:: Work item ::
Retype the records exactly, with nothing added or dropped.

** Opening Stored data block **

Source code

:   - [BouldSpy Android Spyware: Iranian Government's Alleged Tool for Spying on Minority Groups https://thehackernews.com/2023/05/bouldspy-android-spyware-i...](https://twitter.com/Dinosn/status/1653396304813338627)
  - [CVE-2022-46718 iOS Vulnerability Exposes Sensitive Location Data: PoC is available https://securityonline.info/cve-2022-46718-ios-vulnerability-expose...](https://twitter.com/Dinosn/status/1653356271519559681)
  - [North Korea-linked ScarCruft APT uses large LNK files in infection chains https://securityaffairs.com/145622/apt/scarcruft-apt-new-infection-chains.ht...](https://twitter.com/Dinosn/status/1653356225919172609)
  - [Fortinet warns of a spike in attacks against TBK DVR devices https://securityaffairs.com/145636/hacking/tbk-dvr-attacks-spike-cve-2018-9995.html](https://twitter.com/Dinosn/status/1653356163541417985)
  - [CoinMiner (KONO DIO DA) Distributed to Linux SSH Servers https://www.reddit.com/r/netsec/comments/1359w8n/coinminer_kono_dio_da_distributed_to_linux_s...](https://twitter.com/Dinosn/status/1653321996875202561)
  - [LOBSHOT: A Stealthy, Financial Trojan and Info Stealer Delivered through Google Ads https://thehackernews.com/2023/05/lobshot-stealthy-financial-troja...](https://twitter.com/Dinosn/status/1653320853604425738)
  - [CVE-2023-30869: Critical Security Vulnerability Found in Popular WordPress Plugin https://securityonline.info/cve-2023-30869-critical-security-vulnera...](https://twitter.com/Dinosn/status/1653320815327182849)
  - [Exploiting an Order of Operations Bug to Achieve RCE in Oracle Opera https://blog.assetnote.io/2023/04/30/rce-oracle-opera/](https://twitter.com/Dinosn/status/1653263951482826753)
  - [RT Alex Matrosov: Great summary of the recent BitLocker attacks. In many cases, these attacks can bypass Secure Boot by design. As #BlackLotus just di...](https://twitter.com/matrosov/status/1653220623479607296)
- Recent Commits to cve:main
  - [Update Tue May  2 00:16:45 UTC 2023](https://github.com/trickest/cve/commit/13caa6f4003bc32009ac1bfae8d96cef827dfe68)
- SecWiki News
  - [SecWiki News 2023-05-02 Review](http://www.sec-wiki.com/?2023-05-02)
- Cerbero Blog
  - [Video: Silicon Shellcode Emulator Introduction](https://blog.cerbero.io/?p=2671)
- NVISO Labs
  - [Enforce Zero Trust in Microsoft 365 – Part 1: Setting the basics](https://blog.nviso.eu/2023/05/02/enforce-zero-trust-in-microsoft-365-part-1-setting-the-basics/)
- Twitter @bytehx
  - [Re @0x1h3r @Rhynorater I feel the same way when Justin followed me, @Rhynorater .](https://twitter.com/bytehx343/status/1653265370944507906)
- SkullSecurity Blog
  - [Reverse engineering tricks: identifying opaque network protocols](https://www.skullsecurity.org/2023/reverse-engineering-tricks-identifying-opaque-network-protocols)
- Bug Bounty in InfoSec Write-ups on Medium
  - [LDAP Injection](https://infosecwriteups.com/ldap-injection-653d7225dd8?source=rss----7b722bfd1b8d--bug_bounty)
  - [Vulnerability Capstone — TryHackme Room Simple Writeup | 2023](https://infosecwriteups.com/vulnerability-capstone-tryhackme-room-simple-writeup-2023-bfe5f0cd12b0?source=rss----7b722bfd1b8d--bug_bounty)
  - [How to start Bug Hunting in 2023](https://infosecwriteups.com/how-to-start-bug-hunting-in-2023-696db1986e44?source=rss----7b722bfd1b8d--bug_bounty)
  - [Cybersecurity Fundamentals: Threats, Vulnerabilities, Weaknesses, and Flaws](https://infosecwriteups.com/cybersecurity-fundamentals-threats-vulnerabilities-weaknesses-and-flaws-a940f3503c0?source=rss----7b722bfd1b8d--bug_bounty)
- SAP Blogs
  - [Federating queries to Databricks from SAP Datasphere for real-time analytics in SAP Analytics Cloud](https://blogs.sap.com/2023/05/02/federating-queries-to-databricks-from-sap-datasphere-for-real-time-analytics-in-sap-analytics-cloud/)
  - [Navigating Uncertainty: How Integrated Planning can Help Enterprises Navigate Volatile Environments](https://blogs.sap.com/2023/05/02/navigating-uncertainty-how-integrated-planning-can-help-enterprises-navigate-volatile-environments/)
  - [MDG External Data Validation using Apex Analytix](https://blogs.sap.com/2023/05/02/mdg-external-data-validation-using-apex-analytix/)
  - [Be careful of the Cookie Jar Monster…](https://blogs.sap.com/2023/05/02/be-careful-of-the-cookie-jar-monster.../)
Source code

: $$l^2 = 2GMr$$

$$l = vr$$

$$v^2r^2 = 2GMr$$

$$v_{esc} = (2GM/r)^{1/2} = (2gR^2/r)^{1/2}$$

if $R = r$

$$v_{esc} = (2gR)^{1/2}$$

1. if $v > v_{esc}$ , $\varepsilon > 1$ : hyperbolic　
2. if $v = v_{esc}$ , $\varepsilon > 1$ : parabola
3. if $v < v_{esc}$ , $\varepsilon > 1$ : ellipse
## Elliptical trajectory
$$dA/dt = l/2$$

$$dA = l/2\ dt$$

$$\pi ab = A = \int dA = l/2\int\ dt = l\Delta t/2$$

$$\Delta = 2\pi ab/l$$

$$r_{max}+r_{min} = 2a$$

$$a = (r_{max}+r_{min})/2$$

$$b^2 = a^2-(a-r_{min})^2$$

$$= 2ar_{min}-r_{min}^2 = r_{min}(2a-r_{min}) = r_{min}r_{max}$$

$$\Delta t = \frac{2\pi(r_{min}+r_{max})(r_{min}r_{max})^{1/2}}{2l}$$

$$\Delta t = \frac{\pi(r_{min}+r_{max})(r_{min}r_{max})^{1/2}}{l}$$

** Closing Stored data block **

:: Task response ::
Source code

:   - [BouldSpy Android Spyware: Iranian Government's Alleged Tool for Spying on Minority Groups https://thehackernews.com/2023/05/bouldspy-android-spyware-i...](https://twitter.com/Dinosn/status/1653396304813338627)
  - [CVE-2022-46718 iOS Vulnerability Exposes Sensitive Location Data: PoC is available https://securityonline.info/cve-2022-46718-ios-vulnerability-expose...](https://twitter.com/Dinosn/status/1653356271519559681)
  - [North Korea-linked ScarCruft APT uses large LNK files in infection chains https://securityaffairs.com/145622/apt/scarcruft-apt-new-infection-chains.ht...](https://twitter.com/Dinosn/status/1653356225919172609)
  - [Fortinet warns of a spike in attacks against TBK DVR devices https://securityaffairs.com/145636/hacking/tbk-dvr-attacks-spike-cve-2018-9995.html](https://twitter.com/Dinosn/status/1653356163541417985)
  - [CoinMiner (KONO DIO DA) Distributed to Linux SSH Servers https://www.reddit.com/r/netsec/comments/1359w8n/coinminer_kono_dio_da_distributed_to_linux_s...](https://twitter.com/Dinosn/status/1653321996875202561)
  - [LOBSHOT: A Stealthy, Financial Trojan and Info Stealer Delivered through Google Ads https://thehackernews.com/2023/05/lobshot-stealthy-financial-troja...](https://twitter.com/Dinosn/status/1653320853604425738)
  - [CVE-2023-30869: Critical Security Vulnerability Found in Popular WordPress Plugin https://securityonline.info/cve-2023-30869-critical-security-vulnera...](https://twitter.com/Dinosn/status/1653320815327182849)
  - [Exploiting an Order of Operations Bug to Achieve RCE in Oracle Opera https://blog.assetnote.io/2023/04/30/rce-oracle-opera/](https://twitter.com/Dinosn/status/1653263951482826753)
  - [RT Alex Matrosov: Great summary of the recent BitLocker attacks. In many cases, these attacks can bypass Secure Boot by design. As #BlackLotus just di...](https://twitter.com/matrosov/status/1653220623479607296)
- Recent Commits to cve:main
  - [Update Tue May  2 00:16:45 UTC 2023](https://github.com/trickest/cve/commit/13caa6f4003bc32009ac1bfae8d96cef827dfe68)
- SecWiki News
  - [SecWiki News 2023-05-02 Review](http://www.sec-wiki.com/?2023-05-02)
- Cerbero Blog
  - [Video: Silicon Shellcode Emulator Introduction](https://blog.cerbero.io/?p=2671)
- NVISO Labs
  - [Enforce Zero Trust in Microsoft 365 – Part 1: Setting the basics](https://blog.nviso.eu/2023/05/02/enforce-zero-trust-in-microsoft-365-part-1-setting-the-basics/)
- Twitter @bytehx
  - [Re @0x1h3r @Rhynorater I feel the same way when Justin followed me, @Rhynorater .](https://twitter.com/bytehx343/status/1653265370944507906)
- SkullSecurity Blog
  - [Reverse engineering tricks: identifying opaque network protocols](https://www.skullsecurity.org/2023/reverse-engineering-tricks-identifying-opaque-network-protocols)
- Bug Bounty in InfoSec Write-ups on Medium
  - [LDAP Injection](https://infosecwriteups.com/ldap-injection-653d7225dd8?source=rss----7b722bfd1b8d--bug_bounty)
  - [Vulnerability Capstone — TryHackme Room Simple Writeup | 2023](https://infosecwriteups.com/vulnerability-capstone-tryhackme-room-simple-writeup-2023-bfe5f0cd12b0?source=rss----7b722bfd1b8d--bug_bounty)
  - [How to start Bug Hunting in 2023](https://infosecwriteups.com/how-to-start-bug-hunting-in-2023-696db1986e44?source=rss----7b722bfd1b8d--bug_bounty)
  - [Cybersecurity Fundamentals: Threats, Vulnerabilities, Weaknesses, and Flaws](https://infosecwriteups.com/cybersecurity-fundamentals-threats-vulnerabilities-weaknesses-and-flaws-a940f3503c0?source=rss----7b722bfd1b8d--bug_bounty)
- SAP Blogs
  - [Federating queries to Databricks from SAP Datasphere for real-time analytics in SAP Analytics Cloud](https://blogs.sap.com/2023/05/02/federating-queries-to-databricks-from-sap-datasphere-for-real-time-analytics-in-sap-analytics-cloud/)
  - [Navigating Uncertainty: How Integrated Planning can Help Enterprises Navigate Volatile Environments](https://blogs.sap.com/2023/05/02/navigating-uncertainty-how-integrated-planning-can-help-enterprises-navigate-volatile-environments/)
  - [MDG External Data Validation using Apex Analytix](https://blogs.sap.com/2023/05/02/mdg-external-data-validation-using-apex-analytix/)
  - [Be careful of the Cookie Jar Monster…](https://blogs.sap.com/2023/05/02/be-careful-of-the-cookie-jar-monster.../)
Source code

: $$l^2 = 2GMr$$

$$l = vr$$

$$v^2r^2 = 2GMr$$

$$v_{esc} = (2GM/r)^{1/2} = (2gR^2/r)^{1/2}$$

if $R = r$

$$v_{esc} = (2gR)^{1/2}$$

1. if $v > v_{esc}$ , $\varepsilon > 1$ : hyperbolic　
2. if $v = v_{esc}$ , $\varepsilon > 1$ : parabola
3. if $v < v_{esc}$ , $\varepsilon > 1$ : ellipse
## Elliptical trajectory
$$dA/dt = l/2$$

$$dA = l/2\ dt$$

$$\pi ab = A = \int dA = l/2\int\ dt = l\Delta t/2$$

$$\Delta = 2\pi ab/l$$

$$r_{max}+r_{min} = 2a$$

$$a = (r_{max}+r_{min})/2$$

$$b^2 = a^2-(a-r_{min})^2$$

$$= 2ar_{min}-r_{min}^2 = r_{min}(2a-r_{min}) = r_{min}r_{max}$$

$$\Delta t = \frac{2\pi(r_{min}+r_{max})(r_{min}r_{max})^{1/2}}{2l}$$

$$\Delta t = \frac{\pi(r_{min}+r_{max})(r_{min}r_{max})^{1/2}}{l}$$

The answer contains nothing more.